Plus Disease in Retinopathy of Prematurity
Hewing NJ, Kaufman DR, Chan RVP, Chiang MF. Plus disease in retinopathy of prematurity: qualitative analysis of diagnostic process by experts. JAMA Ophthalmol. Published online May 23, 2013. doi:10.1001/jamaophthalmol.2013.135.
Hewing NJ, Kaufman DR, Chan RVP, Chiang MF. Plus Disease in Retinopathy of PrematurityQualitative Analysis of Diagnostic Process by Experts. JAMA Ophthalmol. 2013;131(8):1026-1032. doi:10.1001/jamaophthalmol.2013.135
Copyright 2013 American Medical Association. All Rights Reserved. Applicable FARS/DFARS Restrictions Apply to Government Use.
Plus disease is the most important parameter that characterizes severe treatment-requiring retinopathy of prematurity, yet diagnostic agreement among experts is imperfect and the precise factors involved in clinical diagnosis are unclear. This study is designed to address these gaps in knowledge by analyzing cognitive aspects of the plus disease diagnostic process by experts.
To examine the diagnostic reasoning process of experts for plus disease in retinopathy of prematurity using qualitative research techniques.
Cognitive walk-through, with qualitative analysis of videotaped expert responses and quantitative analysis of expert diagnoses.
Experimental setting in which experts were videotaped while reviewing study data.
A panel of international retinopathy of prematurity experts who had the experience of using qualitative retinal features as their primary basis for clinical diagnosis.
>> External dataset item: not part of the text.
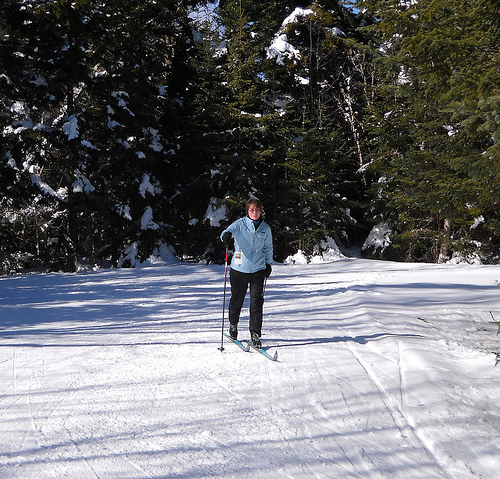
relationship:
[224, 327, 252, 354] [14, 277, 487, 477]
her skis traversing trail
Six experts were video recorded while independently reviewing 7 wide-angle retinal images from infants with retinopathy of prematurity. Experts were asked to explain their diagnostic process in detail (think-aloud protocol), mark findings relevant to their reasoning, and diagnose each image (plus vs pre-plus vs neither). Subsequently, each expert viewed the images again while being asked to examine arteries and veins in isolation and answer specific questions. Video recordings were transcribed and reviewed. Diagnostic process of experts was analyzed using a published cognitive model.
Main Outcome and Measures
Interexpert and intraexpert agreement.
Based on the think-aloud protocol, 5 of 6 experts agreed on the same diagnosis in 3 study images and 3 of 6 experts agreed in 3 images. When experts were asked to rank images in order of severity, the mean correlation coefficient between pairs of experts was 0.33 (range, −0.04 to 0.75). All experts considered arterial tortuosity and venous dilation while reviewing each image. Some considered venous tortuosity, arterial dilation, peripheral retinal features, and other factors. When experts were asked to rereview images to diagnose plus disease based strictly on definitions of sufficient arterial tortuosity and venous dilation, all but 1 expert changed their diagnosis compared with the think-aloud protocol.
Conclusions and Relevance
Diagnostic consistency in plus disease is imperfect. Experts differ in their reasoning process, retinal features that they focus on, and interpretations of the same features. Understanding these factors may improve diagnosis and education. Future research defining more precise diagnostic criteria may be warranted.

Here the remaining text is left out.